“Rav, lu udah denger berita?” Jose buru-buru bertanya setelah berlari menyeberangi lapangan menuju teras kelasnya.
Rava yang memang tidak ingin ke mana-mana di jam istirahat kedua ini hanya duduk-duduk saja di sana. Di depan masing-masing kelas tiga yang menghadap lapangan memang tersedia bangku beton yang menempel di dinding, berdekatan dengan jendela lebar yang terbuka.

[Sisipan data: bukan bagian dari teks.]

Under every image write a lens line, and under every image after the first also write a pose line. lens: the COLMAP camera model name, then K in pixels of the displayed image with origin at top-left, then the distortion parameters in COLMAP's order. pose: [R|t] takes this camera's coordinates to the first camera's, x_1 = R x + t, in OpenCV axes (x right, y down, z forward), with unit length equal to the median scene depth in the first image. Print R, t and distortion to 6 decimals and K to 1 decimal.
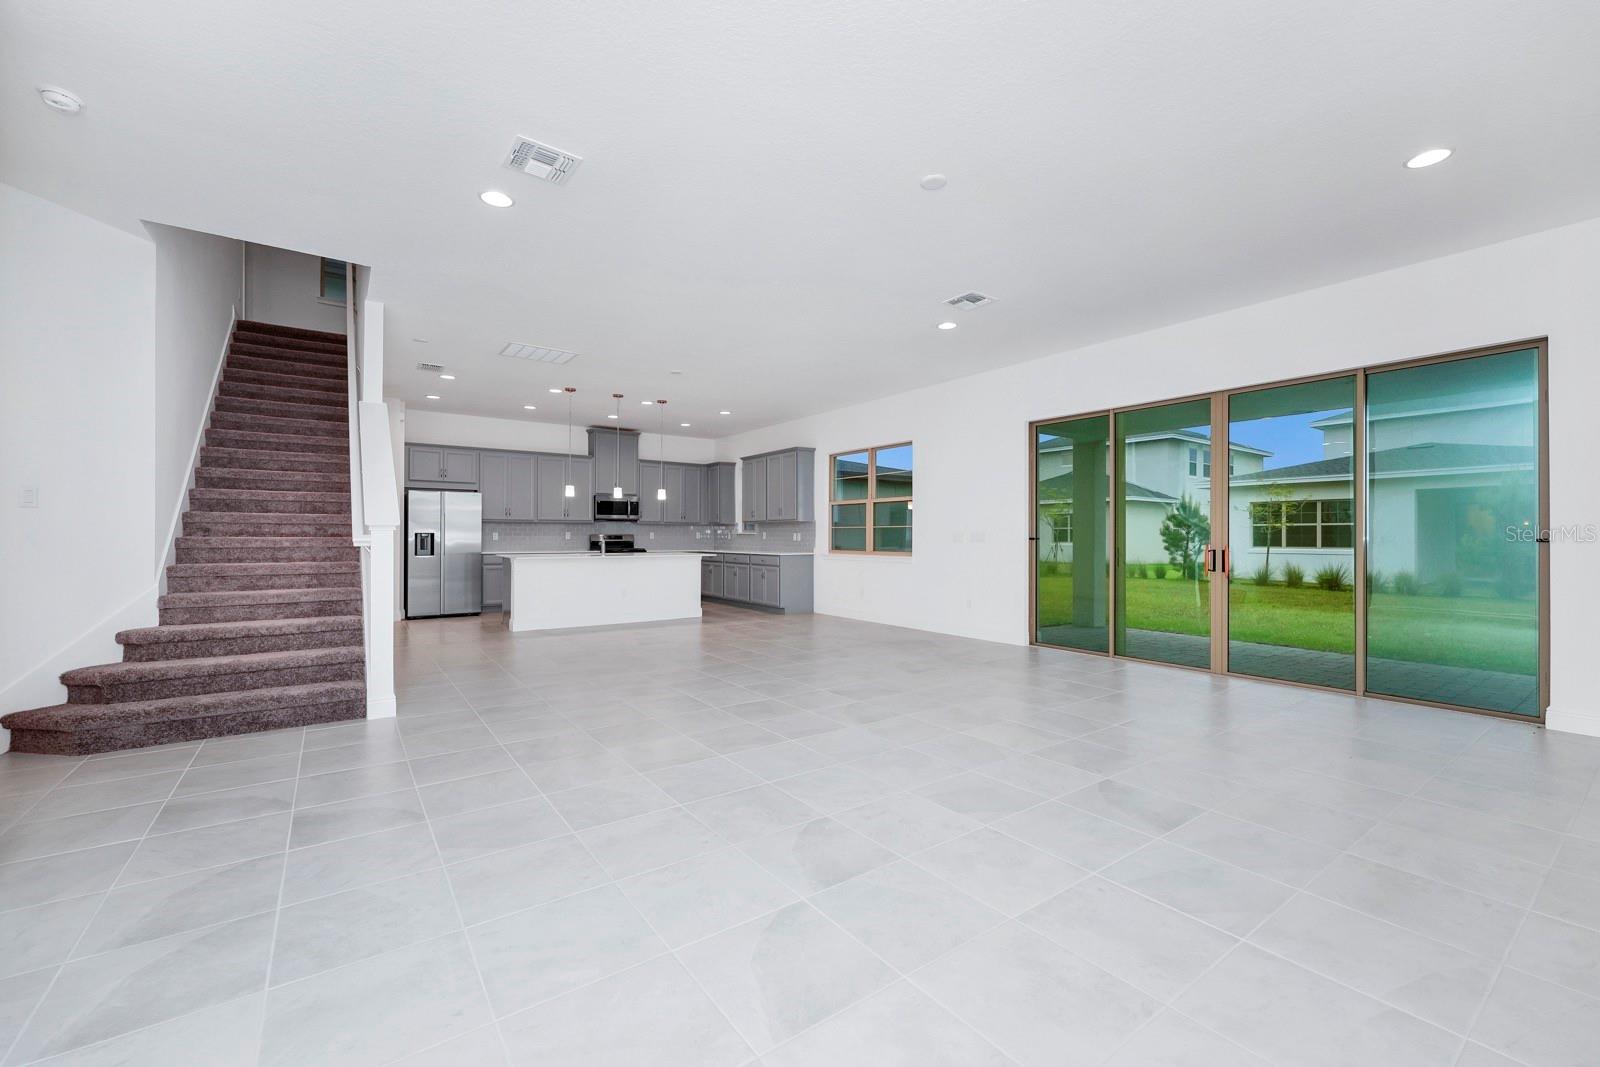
lens RADIAL K [[657.6, 0, 799.8], [0, 657.6, 537.5], [0, 0, 1]] dist [-0.012601, 0.002437]
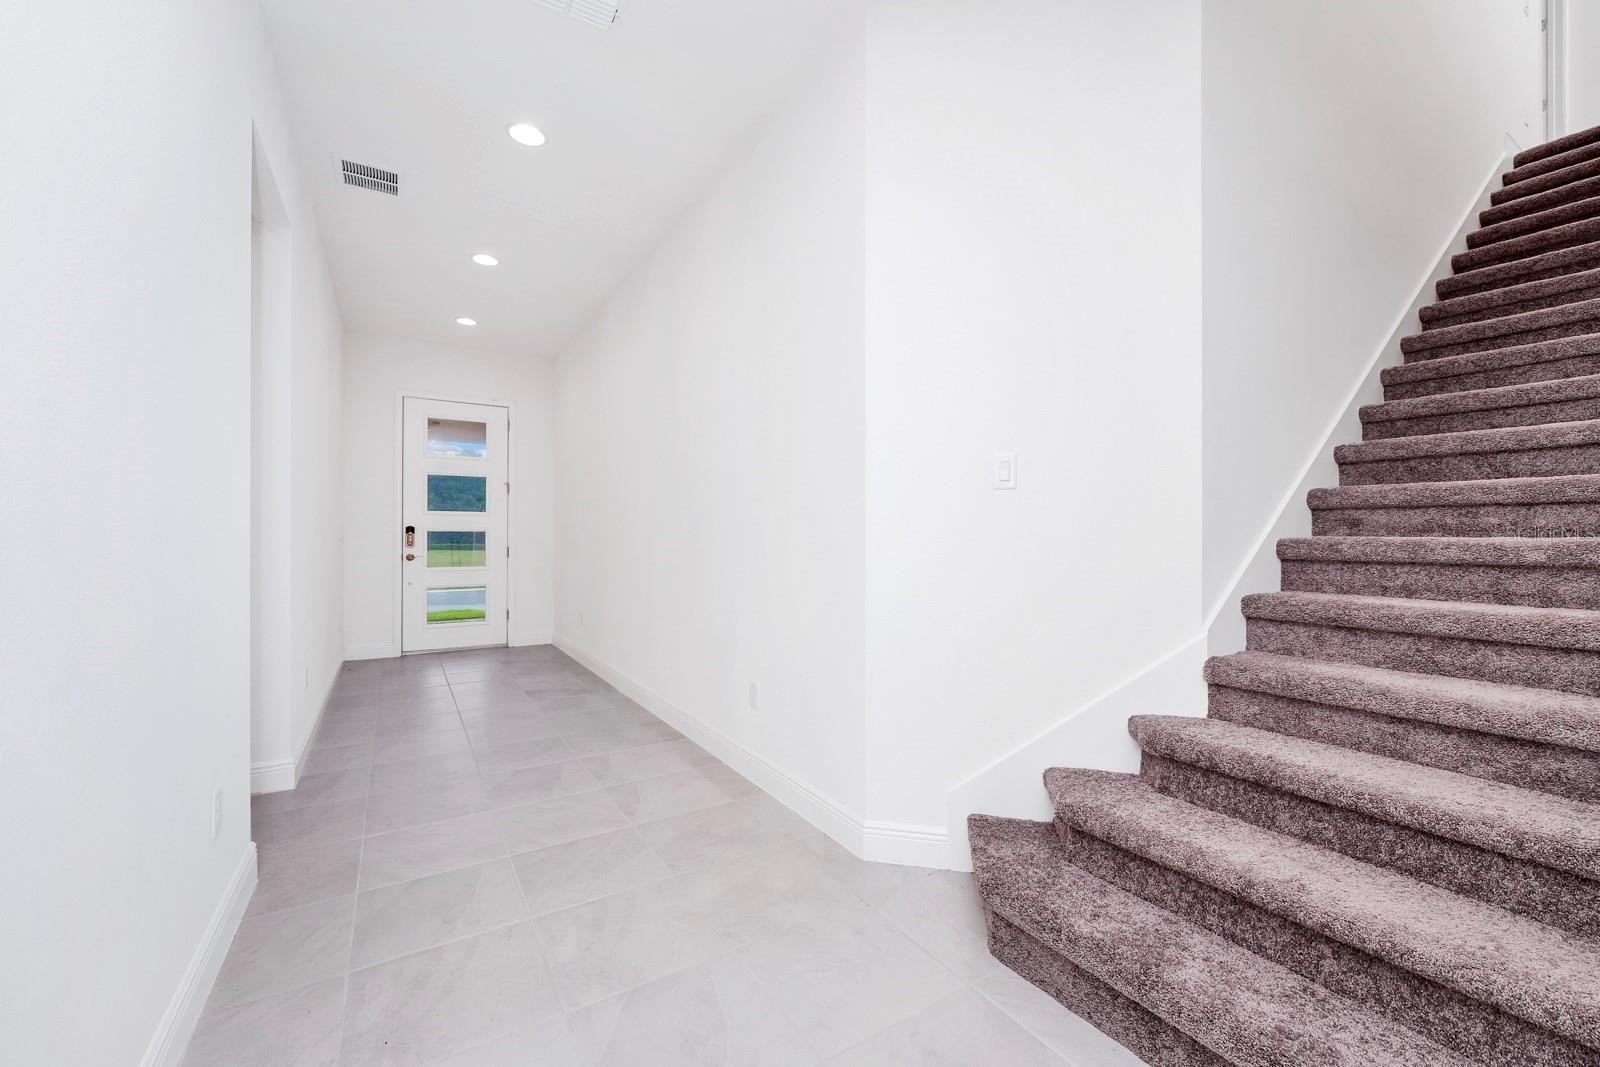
lens RADIAL K [[657.6, 0, 796.1], [0, 657.6, 537.0], [0, 0, 1]] dist [-0.012601, 0.002437]
pose [[-0.059859, -0.006301, -0.998187, -0.420692], [-0.000029, 0.999980, -0.006311, 0.002403], [0.998207, -0.000348, -0.059858, 0.639519]]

“Berita apa?” Dua alis Rava terangkat.
“Ada anak baru di kelas dua. Heboh banget di kop tadi. Ah, coba lu tadi ikut ke sana. Semua anak ngomongin dia. Katanya cantik banget kayak artis Hongkong.” Jose bercerita dengan semangat tanpa jeda hingga napasnya terengah di ujung kalimat. Dia pun segera mengambil napas panjang dan membuangnya cepat.
“Terus?”
“Kalau dari yang gua denger, ciri-cirinya persis kayak yang kita ketemu, eh kayak yang lu maksud. Ah, gua jadi bingung sendiri.” Jose menggaruk-garuk rambutnya yang keriting hingga jadi makin keriting. “Tadi sekilas kayak lihat cewek itu sih di kop. Makanya gua buru-buru ke sini kasih tahu elu.”
“Yakin lu?” Rava jadi bersemangat, tapi kemudian berubah heran. “Dia sekolah di sini?”
“Baru pindah. Ini hari pertamanya masuk.”
“Di kelas mana dia?”
Belum sempat Jose menjawab, terdengar teriakan dari arah samping. “Joseeeee!”
Gadis yang hari ini dikuncir ekor kuda itu sedang berlari ke arah Rava dan Jose. Wajahnya tampak marah. “Jose! Tunggu di sana! Jangan kabur!”
Jose mendadak panik melihatnya. Dia menarik tangan Rava agar berdiri dan ikut lari bersamanya.
“Ayo, Rav! Lari, Rav! Buruan! Cepet!”
Rava yang bingung dengan tingkah sahabatnya semakin bingung saat Poppy juga berteriak padanya, “Rava! Jangan lepasin Jose! Jangan biarin dia pergi! Tahan dia, Rav!”
Wajah Jose yang pucat dan berkeringat dingin berusaha kabur dari kejaran Poppy dengan menarik Rava bersamanya. Belum sempat Rava mengatur langkah dengan benar, dia kembali melihat gelungan rambut berantakan yang familier tiba-tiba lewat di depannya. Nyaris menabrak dirinya. Lagi.
“Ah, maaf, Kak.” Salah seorang dari dua gadis yang lewat itu meminta maaf, sementara yang satunya hanya mengangguk pelan.
“Oh, Lian.” Rava mengenali anak kelas dua yang bercita-cita menjadi model itu. Poppy pernah bercerita tentang pemilihan gadis sampul sebuah majalah remaja. Dia ingat wajah Lian muncul bersama para finalis lainnya di halaman yang ditunjukkan Poppy waktu itu.
“Iya, Kak. Kami mau ke perpus.” Lian menunjuk ruangan tepat di sebelah kelas III-IPA-3, kelas Rava.
“Oh, ya. Silakan aja.” Rava sedikit mundur memberi jalan.
Dua gadis itu pun lewat. Rava masih terus memandang mereka hingga masuk ke perpustakaan. Benaknya mencoba merangkai kejadian malam itu satu per satu.
“Nggak salah lagi! Itu dia!” Buru-buru Rava mendekat ke perpustakaan. Mengintip dari pintu lalu ke jendela yang berhadapan dengan musala.
Dari sana, Rava bisa melihat Lian mengajak gadis itu berkeliling dari rak ke rak. Menunjuk beberapa koleksi buku populer yang sering dipinjam, termasuk dirinya yang pernah mencoba tertarik dengan buku sastra novel, walau tidak bertahan lama. Matanya tiba-tiba berat ketika hanya membaca satu paragraph saja. Sepertinya bahasa yang rumit bukan seleranya.
Diam-diam Rava terus mengamati gadis itu, tanpa peduli anak-anak yang istirahat di dalam musala cekikikan melihat tingkahnya. Beberapa turut berkomentar jika Rava naksir anak baru itu.
“Ih, Rava tahu aja kalau ada anak baru yang ca’em!”